What to work on :: Convert the lines below into a JSON list of strings, one string per line, skipping blank lines and leaving out the pictures.

Supplied records ::
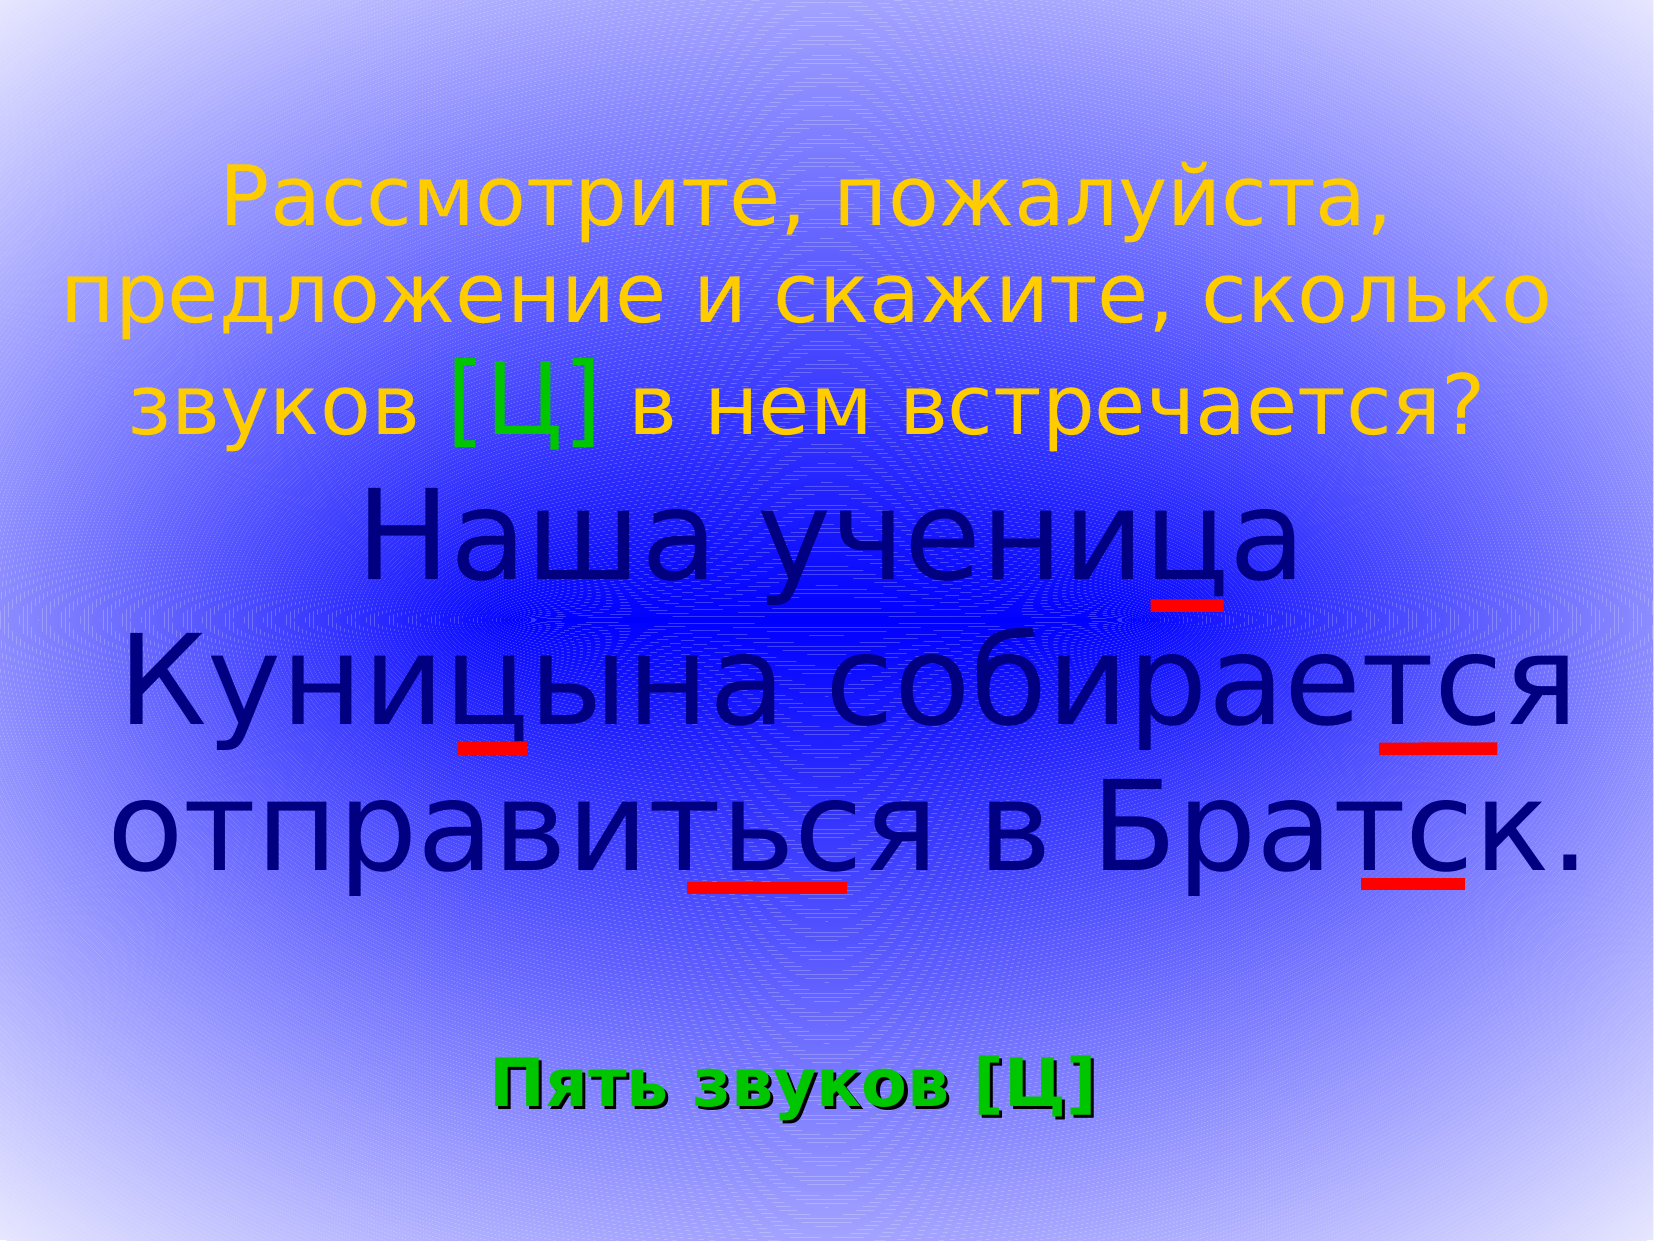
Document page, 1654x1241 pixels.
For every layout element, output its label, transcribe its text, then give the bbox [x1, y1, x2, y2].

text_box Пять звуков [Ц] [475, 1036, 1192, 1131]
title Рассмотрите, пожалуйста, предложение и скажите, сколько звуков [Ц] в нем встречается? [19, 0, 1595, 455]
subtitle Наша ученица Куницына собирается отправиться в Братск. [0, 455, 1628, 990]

Response to the exercise ::
[
  "Document page, 1654x1241 pixels.",
  "For every layout element, output its label, transcribe its text, then give the bbox [x1, y1, x2, y2].",
  "text_box Пять звуков [Ц] [475, 1036, 1192, 1131]",
  "title Рассмотрите, пожалуйста, предложение и скажите, сколько звуков [Ц] в нем встречается? [19, 0, 1595, 455]",
  "subtitle Наша ученица Куницына собирается отправиться в Братск. [0, 455, 1628, 990]"
]